Exercise objective –
Count the lines in the material below that contain the string "JSON" with the same upper and lower case, and reply with that number only.

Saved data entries
⁂

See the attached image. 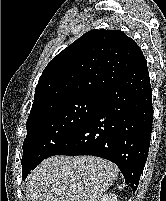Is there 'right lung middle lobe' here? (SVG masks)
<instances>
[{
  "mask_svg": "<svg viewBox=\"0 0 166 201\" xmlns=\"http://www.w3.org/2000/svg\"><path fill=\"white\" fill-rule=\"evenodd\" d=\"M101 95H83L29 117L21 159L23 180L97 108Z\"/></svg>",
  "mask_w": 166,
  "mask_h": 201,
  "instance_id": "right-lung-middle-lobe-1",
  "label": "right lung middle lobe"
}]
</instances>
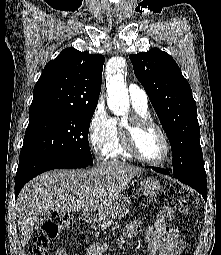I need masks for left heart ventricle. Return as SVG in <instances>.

⁂

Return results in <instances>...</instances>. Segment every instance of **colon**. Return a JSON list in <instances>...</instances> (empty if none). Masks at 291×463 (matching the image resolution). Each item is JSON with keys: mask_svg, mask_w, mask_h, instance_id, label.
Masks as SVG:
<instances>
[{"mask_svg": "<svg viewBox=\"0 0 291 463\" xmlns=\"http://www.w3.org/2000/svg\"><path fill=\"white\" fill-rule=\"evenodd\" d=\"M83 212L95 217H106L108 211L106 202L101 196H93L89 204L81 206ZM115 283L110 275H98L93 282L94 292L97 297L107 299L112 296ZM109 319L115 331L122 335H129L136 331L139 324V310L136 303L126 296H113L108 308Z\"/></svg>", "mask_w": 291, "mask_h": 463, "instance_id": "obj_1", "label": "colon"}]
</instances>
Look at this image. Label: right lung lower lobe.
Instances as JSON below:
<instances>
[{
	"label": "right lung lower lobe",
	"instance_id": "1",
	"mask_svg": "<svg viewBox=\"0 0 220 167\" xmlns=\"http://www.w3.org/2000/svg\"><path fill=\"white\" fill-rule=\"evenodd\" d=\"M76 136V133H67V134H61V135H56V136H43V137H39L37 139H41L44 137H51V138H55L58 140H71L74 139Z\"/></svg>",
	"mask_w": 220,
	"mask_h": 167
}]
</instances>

⁂

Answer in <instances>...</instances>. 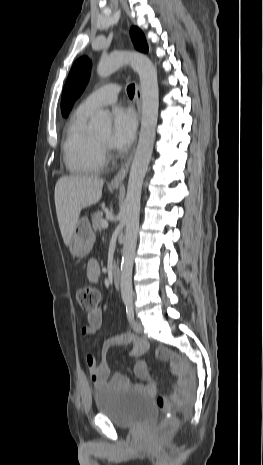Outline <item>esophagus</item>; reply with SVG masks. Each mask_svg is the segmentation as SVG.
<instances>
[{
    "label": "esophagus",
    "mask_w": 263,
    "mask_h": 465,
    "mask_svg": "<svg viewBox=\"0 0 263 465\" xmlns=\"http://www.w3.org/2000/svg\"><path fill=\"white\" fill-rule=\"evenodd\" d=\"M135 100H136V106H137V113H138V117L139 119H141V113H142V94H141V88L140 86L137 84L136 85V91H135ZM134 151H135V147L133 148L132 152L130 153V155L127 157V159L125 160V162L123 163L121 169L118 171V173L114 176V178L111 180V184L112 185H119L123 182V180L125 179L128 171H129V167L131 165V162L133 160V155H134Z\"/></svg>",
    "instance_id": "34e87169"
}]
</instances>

⁂

Reply –
2